By: Joel Allen
Many years ago when I was a boy, my Aunt Angie and Uncle Herman rented a trailer in a trailer park off Hwy 72 going toward Rogersville. I would go and stay with them on occasion, and they had this dog named Bowser. Bowser was a German shepherd mixed with Dane we believe. He looked more shepherd, and he was really a big baby. One night when I was over there visiting, Bowser did not want to share Aunt Angie with me and he nipped me. Angie was not having it and put him outside on a chain. We could hear poor Bowser wailing outside. Angie brought him back in and pointed at me and stated to him that he was never to nip me again. This dog actually pouted for a bit. He also understood and never nipped at anyone who was family ever again.
Now, let’s talk about that dog seen outside chained up. Ever notice how wound up they seem, especially the younger ones? Notice how some get mean? Or how about the chained dog that loves kids, wants to play with them, gets overly excited, and their chain catches the child or person by the ankles causing a fall or bruising? Dogs are chained for many reasons. Those reasons range from: "I don't want the dog in my house." "It's just a dog and it belongs outside." "I don't want dog hair in my house." or "We don't have a fence yet."
What's your excuse? Anyone reading this have a dog chained outside? A dog chained outside can hear everything going on. They hear the laughter and joy coming from the house and most, if not all, wish they were a part of your lives. If they seem uninterested now, maybe that is because they have become used to hearing life go on without them? So, why have a dog? Why was the dog ever taken in if it was going to be ignored? They have feelings too, and it is evident in their eyes. Remember, the eyes are the windows to the soul. Think about what I am saying here. A lot of preachers would have a come-apart if they read that. Many people do not believe dogs have a spirit. Well, here is a shocker for that kind of unbeliever, look into a dog’s eyes and there is evidence of life in those eyes.
Let's discuss the possibility of no chain at all. First, we want to ensure the dog will not run away and get injured or killed. So, do not try this unless certain the dog will come when called. If there is any doubt, use a leash and transfer the dog from chain to leash, and then bring it in. Now, we are in the house with your dog. He/she is so excited that it is full of energy, and your tranquil home is now the stomping ground of your dog. In some cases your dog will be so excited it will run around like it’s lost its mind. Not to fear, this is temporary. The dog should calm down in a minute or so.
Secondly, is your dog house-broken, as in will he/she ask to go outside? If not, someone better keep it on a schedule until it learns the rules. Now, your dog may have one or two accidents before being considered house-trained and a lot will have to do with your dog wanting its scent in the house. It's a territorial thing.
Thirdly, dogs are social animals.
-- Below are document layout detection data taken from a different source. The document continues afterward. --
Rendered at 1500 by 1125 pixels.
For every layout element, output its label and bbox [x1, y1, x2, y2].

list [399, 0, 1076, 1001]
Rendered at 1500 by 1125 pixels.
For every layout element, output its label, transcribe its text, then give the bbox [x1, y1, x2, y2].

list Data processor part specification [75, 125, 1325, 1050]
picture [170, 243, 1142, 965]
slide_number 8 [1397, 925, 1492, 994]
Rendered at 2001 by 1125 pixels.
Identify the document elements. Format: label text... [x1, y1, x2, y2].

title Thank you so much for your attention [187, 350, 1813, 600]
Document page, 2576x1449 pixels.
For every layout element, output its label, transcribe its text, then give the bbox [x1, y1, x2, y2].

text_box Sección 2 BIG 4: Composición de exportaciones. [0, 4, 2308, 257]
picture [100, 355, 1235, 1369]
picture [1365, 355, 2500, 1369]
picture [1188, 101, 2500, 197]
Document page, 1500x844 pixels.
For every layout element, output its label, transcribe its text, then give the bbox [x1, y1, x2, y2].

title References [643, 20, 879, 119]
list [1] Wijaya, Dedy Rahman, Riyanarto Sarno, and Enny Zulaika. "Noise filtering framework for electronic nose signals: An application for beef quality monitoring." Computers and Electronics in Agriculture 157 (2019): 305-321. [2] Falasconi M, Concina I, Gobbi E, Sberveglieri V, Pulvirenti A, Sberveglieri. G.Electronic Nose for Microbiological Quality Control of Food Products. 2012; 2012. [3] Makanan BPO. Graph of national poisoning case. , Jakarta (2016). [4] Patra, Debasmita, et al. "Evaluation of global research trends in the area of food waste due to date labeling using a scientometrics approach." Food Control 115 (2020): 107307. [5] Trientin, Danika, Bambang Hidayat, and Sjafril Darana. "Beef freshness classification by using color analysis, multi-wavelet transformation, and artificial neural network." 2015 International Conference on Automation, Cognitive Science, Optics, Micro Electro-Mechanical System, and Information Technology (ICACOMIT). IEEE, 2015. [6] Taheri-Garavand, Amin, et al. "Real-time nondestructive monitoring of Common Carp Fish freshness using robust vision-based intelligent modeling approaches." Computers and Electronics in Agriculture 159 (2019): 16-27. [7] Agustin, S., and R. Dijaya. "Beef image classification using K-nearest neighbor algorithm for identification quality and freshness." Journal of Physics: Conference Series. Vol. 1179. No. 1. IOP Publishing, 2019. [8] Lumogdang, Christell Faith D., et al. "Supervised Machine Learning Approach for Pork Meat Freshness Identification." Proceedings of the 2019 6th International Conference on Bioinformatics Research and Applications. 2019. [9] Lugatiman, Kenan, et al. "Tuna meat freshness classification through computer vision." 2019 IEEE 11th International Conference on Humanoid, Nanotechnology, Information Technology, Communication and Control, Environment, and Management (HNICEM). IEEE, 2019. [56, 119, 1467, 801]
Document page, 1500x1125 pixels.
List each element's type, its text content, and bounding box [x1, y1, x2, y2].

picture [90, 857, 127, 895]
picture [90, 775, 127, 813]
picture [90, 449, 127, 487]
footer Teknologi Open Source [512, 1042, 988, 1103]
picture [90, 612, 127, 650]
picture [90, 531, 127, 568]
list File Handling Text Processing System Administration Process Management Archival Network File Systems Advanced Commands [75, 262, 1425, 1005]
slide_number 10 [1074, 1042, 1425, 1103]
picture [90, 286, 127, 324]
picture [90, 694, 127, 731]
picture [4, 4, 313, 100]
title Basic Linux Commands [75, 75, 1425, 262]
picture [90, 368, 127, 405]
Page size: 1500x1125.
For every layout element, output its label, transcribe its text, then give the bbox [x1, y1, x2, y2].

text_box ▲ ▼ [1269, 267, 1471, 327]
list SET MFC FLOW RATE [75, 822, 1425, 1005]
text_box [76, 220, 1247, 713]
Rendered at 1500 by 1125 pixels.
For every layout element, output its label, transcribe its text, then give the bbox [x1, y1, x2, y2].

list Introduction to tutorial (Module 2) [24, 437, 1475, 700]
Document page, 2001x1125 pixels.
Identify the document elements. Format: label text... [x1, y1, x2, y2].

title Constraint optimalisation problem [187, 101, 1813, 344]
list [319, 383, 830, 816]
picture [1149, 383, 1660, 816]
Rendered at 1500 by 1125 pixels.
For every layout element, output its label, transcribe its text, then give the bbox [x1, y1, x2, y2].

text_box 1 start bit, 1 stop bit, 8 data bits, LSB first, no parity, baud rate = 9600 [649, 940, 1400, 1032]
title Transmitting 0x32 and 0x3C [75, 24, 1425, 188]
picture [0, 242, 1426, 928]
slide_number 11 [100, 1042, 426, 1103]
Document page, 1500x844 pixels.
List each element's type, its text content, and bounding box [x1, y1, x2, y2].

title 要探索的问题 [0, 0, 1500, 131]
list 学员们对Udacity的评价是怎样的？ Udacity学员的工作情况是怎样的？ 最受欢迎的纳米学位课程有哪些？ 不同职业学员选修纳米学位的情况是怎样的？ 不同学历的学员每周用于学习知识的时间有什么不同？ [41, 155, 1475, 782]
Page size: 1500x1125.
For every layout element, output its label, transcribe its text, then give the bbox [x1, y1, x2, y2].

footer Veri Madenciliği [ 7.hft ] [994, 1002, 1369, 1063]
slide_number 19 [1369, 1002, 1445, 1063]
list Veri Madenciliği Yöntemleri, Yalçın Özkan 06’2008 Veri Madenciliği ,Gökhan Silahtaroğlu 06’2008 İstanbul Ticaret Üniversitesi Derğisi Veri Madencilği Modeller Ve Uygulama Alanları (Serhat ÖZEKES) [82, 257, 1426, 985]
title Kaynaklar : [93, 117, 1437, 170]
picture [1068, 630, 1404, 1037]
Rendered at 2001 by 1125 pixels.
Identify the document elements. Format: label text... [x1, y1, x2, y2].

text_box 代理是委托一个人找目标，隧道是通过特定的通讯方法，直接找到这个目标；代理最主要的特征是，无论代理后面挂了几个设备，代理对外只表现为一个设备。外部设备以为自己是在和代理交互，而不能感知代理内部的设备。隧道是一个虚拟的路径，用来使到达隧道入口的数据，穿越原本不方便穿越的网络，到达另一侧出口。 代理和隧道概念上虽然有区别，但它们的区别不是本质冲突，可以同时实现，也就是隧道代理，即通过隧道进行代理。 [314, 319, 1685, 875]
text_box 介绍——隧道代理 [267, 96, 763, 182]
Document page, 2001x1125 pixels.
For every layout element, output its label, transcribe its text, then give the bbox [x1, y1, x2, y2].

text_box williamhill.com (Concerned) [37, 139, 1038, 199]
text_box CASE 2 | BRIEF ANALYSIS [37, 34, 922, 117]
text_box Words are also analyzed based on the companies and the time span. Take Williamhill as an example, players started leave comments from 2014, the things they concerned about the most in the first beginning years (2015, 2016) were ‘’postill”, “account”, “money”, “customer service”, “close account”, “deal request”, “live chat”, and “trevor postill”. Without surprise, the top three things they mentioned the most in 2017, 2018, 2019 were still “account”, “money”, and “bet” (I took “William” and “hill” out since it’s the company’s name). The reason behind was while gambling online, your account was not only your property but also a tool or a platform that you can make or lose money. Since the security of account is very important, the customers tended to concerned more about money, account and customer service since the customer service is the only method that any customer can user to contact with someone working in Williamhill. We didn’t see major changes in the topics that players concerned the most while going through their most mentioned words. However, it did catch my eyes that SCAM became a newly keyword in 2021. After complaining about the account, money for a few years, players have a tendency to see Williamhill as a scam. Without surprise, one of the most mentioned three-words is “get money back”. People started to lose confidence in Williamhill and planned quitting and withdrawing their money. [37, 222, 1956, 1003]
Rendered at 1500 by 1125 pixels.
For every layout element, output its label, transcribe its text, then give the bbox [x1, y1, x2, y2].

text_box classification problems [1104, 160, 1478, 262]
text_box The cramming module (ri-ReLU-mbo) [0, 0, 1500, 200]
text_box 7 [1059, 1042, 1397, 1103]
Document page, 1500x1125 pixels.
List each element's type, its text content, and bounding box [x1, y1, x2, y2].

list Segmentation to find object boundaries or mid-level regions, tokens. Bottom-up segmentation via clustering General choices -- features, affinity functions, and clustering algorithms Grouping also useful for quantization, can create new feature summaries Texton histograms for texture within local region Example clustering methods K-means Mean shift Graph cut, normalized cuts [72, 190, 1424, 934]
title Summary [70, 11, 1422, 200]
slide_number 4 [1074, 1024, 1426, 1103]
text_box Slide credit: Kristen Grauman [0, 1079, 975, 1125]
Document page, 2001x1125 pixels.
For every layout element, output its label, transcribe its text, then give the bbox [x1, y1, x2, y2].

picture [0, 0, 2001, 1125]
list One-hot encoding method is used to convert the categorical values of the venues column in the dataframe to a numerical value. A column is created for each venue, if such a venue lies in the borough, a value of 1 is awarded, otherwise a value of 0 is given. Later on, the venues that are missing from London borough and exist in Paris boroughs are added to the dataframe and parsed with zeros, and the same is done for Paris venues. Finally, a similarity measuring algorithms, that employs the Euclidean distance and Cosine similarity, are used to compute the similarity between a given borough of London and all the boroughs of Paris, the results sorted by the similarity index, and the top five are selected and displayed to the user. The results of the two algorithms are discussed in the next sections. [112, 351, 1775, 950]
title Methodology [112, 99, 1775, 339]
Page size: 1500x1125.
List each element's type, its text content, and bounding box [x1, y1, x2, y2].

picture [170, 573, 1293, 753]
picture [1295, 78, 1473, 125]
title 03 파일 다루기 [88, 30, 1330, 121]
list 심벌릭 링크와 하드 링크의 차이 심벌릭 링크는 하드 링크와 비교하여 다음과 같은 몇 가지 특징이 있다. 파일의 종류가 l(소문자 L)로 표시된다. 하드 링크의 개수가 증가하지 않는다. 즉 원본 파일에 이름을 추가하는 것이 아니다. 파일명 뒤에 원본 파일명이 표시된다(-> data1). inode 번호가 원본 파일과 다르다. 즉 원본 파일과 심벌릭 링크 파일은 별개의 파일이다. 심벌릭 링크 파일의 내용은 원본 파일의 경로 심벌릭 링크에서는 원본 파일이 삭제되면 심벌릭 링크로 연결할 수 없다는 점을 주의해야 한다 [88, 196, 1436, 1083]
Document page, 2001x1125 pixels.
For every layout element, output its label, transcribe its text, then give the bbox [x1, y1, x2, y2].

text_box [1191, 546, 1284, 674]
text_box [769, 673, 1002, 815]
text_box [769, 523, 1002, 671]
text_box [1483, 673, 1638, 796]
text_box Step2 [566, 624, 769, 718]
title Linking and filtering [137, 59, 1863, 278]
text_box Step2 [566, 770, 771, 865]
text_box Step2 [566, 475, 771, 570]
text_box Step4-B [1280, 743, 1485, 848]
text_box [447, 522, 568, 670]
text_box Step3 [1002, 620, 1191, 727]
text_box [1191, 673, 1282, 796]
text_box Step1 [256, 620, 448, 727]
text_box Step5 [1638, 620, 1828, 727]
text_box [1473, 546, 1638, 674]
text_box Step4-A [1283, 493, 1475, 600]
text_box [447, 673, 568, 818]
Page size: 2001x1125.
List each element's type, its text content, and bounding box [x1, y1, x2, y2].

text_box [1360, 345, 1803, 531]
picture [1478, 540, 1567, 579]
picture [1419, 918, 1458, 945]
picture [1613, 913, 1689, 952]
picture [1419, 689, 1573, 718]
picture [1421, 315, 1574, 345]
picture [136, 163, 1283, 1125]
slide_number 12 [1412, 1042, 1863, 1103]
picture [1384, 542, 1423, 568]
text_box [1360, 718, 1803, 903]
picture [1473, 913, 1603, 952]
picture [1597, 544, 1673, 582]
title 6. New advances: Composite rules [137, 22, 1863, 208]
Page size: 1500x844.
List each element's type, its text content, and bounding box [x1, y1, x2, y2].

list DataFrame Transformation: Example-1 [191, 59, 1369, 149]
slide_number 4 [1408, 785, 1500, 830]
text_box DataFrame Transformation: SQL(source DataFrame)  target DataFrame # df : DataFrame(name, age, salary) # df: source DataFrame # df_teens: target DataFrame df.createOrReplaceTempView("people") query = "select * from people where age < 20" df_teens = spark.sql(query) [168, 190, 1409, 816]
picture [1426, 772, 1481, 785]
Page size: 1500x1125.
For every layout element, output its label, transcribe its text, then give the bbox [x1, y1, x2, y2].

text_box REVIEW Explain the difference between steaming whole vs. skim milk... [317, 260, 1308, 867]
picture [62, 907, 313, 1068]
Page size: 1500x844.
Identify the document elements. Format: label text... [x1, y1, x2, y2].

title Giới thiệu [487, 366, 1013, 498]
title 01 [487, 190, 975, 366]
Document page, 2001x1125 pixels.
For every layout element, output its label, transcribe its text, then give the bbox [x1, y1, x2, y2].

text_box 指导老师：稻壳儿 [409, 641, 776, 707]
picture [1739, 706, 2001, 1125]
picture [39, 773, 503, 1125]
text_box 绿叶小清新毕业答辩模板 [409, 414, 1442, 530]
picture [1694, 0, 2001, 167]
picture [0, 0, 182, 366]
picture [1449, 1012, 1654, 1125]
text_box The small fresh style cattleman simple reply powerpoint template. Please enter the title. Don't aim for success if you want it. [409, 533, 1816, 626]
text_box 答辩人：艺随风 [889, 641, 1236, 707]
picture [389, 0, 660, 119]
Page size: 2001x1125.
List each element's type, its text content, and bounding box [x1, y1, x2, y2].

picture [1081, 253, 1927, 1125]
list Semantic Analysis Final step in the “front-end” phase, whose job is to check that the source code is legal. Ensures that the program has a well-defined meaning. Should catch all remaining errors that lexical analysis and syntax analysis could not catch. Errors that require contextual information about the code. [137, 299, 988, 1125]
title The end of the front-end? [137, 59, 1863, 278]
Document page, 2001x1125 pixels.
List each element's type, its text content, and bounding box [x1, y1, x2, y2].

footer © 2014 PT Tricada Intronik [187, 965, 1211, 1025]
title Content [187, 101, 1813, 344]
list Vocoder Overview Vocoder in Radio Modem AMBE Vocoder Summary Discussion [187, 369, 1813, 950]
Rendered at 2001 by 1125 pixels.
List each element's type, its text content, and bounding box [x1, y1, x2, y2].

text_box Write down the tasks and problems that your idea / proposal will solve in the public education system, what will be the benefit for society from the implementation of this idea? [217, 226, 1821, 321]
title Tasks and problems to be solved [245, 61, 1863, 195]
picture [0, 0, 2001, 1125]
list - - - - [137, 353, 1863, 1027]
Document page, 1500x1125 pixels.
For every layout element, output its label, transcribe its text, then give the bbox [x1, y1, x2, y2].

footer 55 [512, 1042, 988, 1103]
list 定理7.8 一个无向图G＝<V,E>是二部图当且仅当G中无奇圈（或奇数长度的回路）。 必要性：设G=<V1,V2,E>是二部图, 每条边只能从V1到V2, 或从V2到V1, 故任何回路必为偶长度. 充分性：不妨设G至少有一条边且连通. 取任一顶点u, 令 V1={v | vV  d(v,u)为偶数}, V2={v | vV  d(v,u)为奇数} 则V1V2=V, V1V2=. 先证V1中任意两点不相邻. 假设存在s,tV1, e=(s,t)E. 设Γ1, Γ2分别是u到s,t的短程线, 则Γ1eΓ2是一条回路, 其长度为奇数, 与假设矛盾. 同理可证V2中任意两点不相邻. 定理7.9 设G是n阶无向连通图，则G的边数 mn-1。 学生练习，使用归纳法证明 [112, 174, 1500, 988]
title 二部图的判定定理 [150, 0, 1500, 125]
They tend to desire to be part of the family. Remember the saying, "Man's best friend." When they see any of the family, they get so excited they are jumping toward anyone who will pay attention to them. They just want to be loved, and if they are given the chance, they will stop jumping and calm down. That chain just causes them to build up energy and desire.
My last thing I want to point out is that when your dog is chained outside, are you thinking about it at all when you're doing whatever you do in your daily life? If you’re not thinking about your dog, then that dog needs a better home; and if you love your dog, then give it the home it desires, whether it is your home or another loving family's. If your desire is to get your dog accustomed to living in the house, and advice is needed, I am only a phone call away. Oh, and the excuse that they stink, won't wash in my eyes! Get that dog, and go wash it!